In contrast to the fixed price of solar, wind and battery storage, gas prices are volatile. The promised savings of a few dollars a month could be wiped out at any time by geopolitical events, supply chain disruptions and severe weather events. We’re still paying off additional charges CPS Energy incurred during the deadly winter storm of 2021. It took just a few days of frozen methane gas supply chain to stick Texans with billions of dollars in new charges that will stay on our bills for years. Why should we believe CPS Energy when they say that this gas plant purchase will save money? No utility, even one as big as CPS Energy, can predict with certainty how much gas will cost next year or even next week.
If CPS Energy had considered this major purchase in an open forum, its ratepayers would have raised other concerns. Fossil fuel gas plants come with other costs. Human health, our environment and the climate suffer when we burn methane gas. CPS Energy’s new purchases could run for 40 or 50 years, meaning we’ve locked in those negative costs.
The timing of CPS Energy’s announcement is especially disappointing. The utility is just about to begin the process of updating its generation plan. This update would have determined the energy sources that will be used to meet future electricity demand. But that decision has already been made, to the tune of $1.4 billion.
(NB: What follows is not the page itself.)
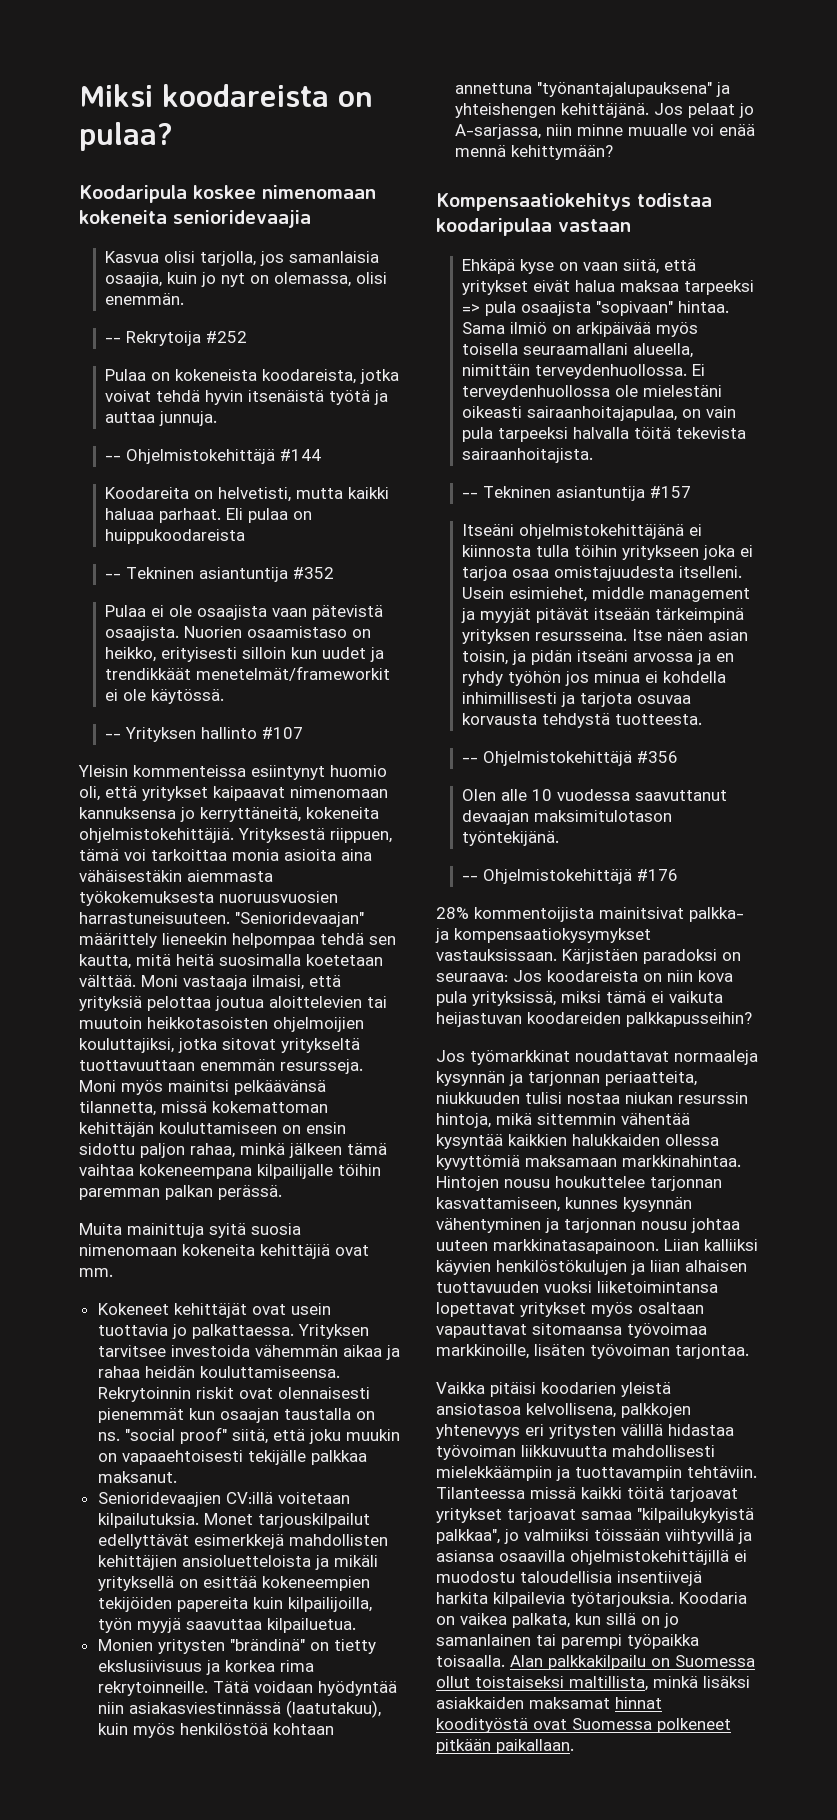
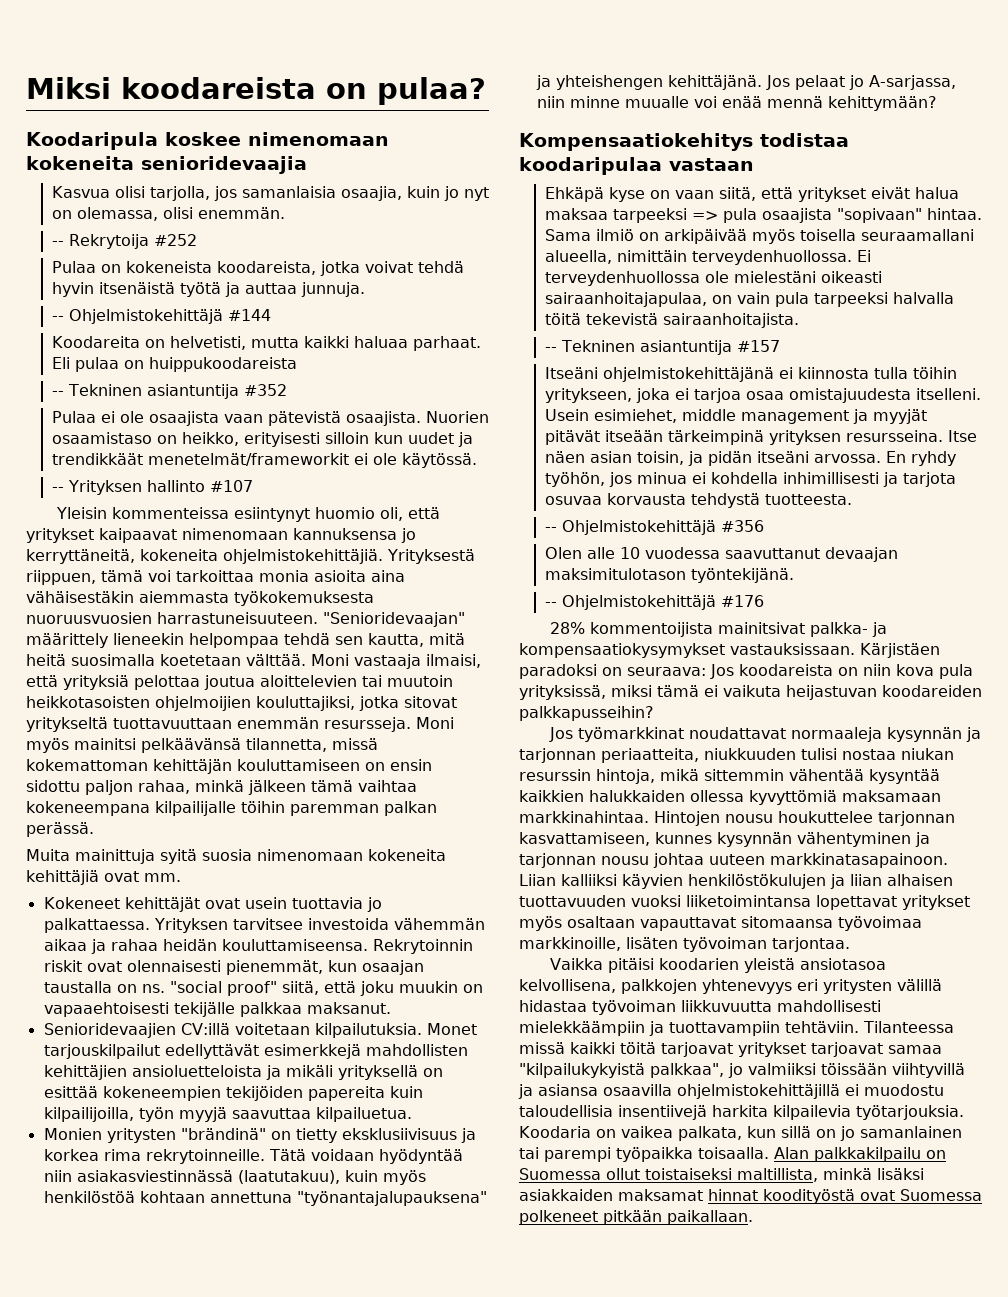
[97,1408,184,1423] pienemmät -> [225,960,323,975] pienemmät,
[97,1660,202,1672] ekslusiivisuus -> [341,1128,457,1140] eksklusiivisuus
[676,427,747,439] tekevista -> [585,313,658,325] tekevistä
[622,545,700,560] yritykseen -> [544,388,632,403] yritykseen,
[633,650,735,665] [462,671,562,686] arvossa ja en ryhdy työhön -> [813,451,956,466] [544,472,605,487] arvossa. En ryhdy työhön,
CPS Energy’s last major power purchase decision also happened without community input.
The update should have been the opportunity for stakeholders to engage with CPS Energy on any expensive fossil fuel expansion plans and the issues of sustainability, affordability and reliability of all power sources.
Currently, the only way CPS Energy engages the public in power generation is through its Community Input Committee. The CIC includes a power and technology working group; however, their meetings are not open to the public. The only publicly available information is a summary of the meetings posted on CPS Energy’s website. This lack of transparency in a public utility should alarm ratepayers.
In May 2024, CPS Energy made a similar announcement when it purchased three gas plants from Talen Energy in Laredo and Corpus Christi without public input. The cost of those plants was $785 million. Sudden announcements of gas generation purchases are not new. Let’s hope this most recent sudden announcement is the utility’s last and that public participation in such big decisions is invited and embraced.
DeeDee Belmares is a clean energy advocate with Public Citizen’s Texas office. She has served on the CPS Energy Rate Advisory Committee and lives in San Antonio.